Simon Rich is a writer for Saturday Night Live. He has contributed to The New Yorker, GQ, Mad, The Harvard Lampoon and other magazines. His first novel, Elliot Allagash, will be published by Serpent's Tail in August.

Smart kid at the end of the popularity list

My parents always took my side when I was a kid, no matter how much I screwed up. When I smashed my brand new Sega Genesis during a temper tantrum, they blamed the game "Sonic the Hedgehog" for getting me riled up. When I lost my passport at the airport, they blamed themselves for entrusting it to me. So when I told them what Elliot had done to me, I was pretty surprised by their reaction.

"Maybe it was an accident," my father said. "Accidents happen all the time."

"I don't think it was an accident," I said.

"Are you sure you didn't imagine it?" my mother asked. "You have such an amazing imagination... maybe it took over for a second?"

I struggled to resist the compliment.

"No," I said. "It wasn't my imagination. This thing definitely happened."

It was Monopoly night and even though my father had rolled a seven, he hadn't yet moved his wheelbarrow. It just sat there, on the wrong square, abandoned.

Eventually, both of my parents got up and went into the kitchen.

"Mom? Dad?"

They didn't respond but I could hear them murmuring to each other on the other side of the door.

"He pushed me down the stairs," I said, for what seemed like the hundredth time of the night. "He pushed me, on purpose, in front of a lot of people. It was really crazy."

Eventually, my parents returned to the table. I noticed that my father was holding a beer. I had only ever seen him drink at weddings and funerals and I was mildly shocked. They both hesitated for a moment, hoping the other one would do the talking.

"The thing about Elliot," my mother said finally, "Is that he's different from most boys."

I felt a sudden stab of guilt.

"Oh geez," I said. "Is he retarded?"

"No," my father said. "Not exactly."

"What is it then?" I asked. "What's different about him?"

My mother cleared her throat.

"He's rich," she said.

My father nodded.

"He's very rich."

My parents rarely asked me how school was going. It's not that they weren't interested: the stakes were just too high. Glendale wasn't particularly glitzy by Manhattan standards. It cost significantly less than those top tier prep schools that lined Central Park and dotted the hills of Riverdale. But it was still an expensive school – the most expensive one my parents could afford. They never mentioned money around me, but our apartment wasn't very large and if I stayed up late, I could hear them talking about their financial struggles through our shared bedroom wall, in the hushed, low tone they reserved for that subject alone.
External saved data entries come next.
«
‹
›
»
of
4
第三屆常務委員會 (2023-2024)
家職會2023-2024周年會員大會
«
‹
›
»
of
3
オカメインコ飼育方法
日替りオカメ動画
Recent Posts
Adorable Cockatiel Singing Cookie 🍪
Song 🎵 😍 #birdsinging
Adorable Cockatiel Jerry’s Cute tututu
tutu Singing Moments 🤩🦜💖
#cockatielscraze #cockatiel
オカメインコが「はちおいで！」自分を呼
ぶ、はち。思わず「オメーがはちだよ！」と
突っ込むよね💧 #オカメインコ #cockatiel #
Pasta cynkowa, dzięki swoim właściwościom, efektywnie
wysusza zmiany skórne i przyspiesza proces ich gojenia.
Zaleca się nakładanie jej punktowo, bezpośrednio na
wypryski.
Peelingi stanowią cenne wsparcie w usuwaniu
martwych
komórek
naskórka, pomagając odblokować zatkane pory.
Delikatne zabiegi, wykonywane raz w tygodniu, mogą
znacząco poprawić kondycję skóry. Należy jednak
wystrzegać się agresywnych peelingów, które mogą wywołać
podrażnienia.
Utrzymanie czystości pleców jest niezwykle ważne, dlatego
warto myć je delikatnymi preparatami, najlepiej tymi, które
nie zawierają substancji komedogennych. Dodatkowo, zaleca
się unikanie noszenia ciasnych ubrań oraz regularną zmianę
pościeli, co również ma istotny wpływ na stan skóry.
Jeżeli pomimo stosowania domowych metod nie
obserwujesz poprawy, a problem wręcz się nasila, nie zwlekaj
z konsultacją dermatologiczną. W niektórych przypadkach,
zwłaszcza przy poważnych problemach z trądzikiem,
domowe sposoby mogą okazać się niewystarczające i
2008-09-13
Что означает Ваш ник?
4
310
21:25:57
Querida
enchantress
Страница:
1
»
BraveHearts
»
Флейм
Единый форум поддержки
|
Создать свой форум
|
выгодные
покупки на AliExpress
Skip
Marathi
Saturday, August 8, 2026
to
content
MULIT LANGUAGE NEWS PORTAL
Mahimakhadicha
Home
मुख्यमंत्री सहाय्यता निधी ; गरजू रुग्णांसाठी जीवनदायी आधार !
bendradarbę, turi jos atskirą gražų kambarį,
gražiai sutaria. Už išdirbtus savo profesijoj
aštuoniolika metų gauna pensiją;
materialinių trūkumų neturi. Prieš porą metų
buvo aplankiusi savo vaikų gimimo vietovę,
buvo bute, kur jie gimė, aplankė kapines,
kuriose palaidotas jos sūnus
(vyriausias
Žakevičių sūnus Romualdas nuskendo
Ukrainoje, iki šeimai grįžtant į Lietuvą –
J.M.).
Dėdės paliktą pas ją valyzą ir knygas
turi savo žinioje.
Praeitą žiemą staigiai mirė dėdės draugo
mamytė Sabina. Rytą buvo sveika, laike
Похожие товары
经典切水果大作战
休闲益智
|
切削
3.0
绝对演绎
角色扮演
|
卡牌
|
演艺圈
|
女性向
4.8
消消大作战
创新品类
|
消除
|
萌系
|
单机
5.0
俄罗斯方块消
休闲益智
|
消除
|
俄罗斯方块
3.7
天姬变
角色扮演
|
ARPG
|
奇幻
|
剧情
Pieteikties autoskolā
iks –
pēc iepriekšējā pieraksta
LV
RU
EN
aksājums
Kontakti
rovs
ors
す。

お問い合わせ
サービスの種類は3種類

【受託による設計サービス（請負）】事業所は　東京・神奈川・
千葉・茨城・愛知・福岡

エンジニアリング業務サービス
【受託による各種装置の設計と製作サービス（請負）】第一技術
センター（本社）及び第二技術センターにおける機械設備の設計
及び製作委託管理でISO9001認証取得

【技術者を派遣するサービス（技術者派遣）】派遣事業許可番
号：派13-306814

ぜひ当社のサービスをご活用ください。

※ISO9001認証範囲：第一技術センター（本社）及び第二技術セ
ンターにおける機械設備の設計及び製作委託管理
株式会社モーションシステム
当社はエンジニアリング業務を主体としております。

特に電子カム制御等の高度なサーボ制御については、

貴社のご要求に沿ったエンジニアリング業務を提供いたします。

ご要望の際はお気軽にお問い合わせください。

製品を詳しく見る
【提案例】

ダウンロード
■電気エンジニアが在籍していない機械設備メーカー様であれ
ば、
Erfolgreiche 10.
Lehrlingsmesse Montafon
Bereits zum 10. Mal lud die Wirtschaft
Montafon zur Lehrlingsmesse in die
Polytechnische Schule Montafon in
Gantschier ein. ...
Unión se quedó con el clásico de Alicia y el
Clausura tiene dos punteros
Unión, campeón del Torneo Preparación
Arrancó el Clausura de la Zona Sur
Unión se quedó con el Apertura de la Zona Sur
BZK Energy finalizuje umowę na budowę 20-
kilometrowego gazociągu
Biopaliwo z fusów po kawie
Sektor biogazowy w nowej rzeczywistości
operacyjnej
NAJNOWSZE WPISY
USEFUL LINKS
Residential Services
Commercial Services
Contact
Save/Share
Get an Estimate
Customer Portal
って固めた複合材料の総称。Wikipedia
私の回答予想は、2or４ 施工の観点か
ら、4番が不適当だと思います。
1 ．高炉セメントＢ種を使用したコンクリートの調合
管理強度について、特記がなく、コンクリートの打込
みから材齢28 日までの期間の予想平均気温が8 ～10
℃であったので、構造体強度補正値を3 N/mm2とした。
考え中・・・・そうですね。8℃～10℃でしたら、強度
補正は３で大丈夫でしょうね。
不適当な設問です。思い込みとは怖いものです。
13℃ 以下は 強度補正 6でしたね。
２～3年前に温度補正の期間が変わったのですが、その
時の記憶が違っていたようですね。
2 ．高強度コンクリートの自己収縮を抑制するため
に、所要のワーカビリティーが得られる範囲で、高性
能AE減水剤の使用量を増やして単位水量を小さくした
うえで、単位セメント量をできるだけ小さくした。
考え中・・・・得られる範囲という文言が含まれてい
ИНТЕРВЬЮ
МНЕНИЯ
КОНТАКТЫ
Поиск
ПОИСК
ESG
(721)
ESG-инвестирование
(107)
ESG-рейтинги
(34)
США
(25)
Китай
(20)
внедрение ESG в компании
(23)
They were paying an incredible percentage of their income to send me to Glendale and I think they were both secretly terrified that their investment was coming to naught.

If my parents told me my tuition cost a hundred dollars or a million dollars, I probably would have believed them. Money was meaningless to me, until it was converted into rock candy. My father had recently begun to give me five bucks a week, to teach me the value of a dollar, but the five-dollar bill he handed me each week might as well have been a voucher with the words "good for one medium bag of rock candy" printed on it because that's the only thing I ever considered buying with it. When I tried to visualize the amount of money I was wasting by going to Glendale, I pictured myself wading through an entire roomful of rock candy, like Scrooge McDuck, scooping up the pieces and tossing them over my head. It felt that obscene.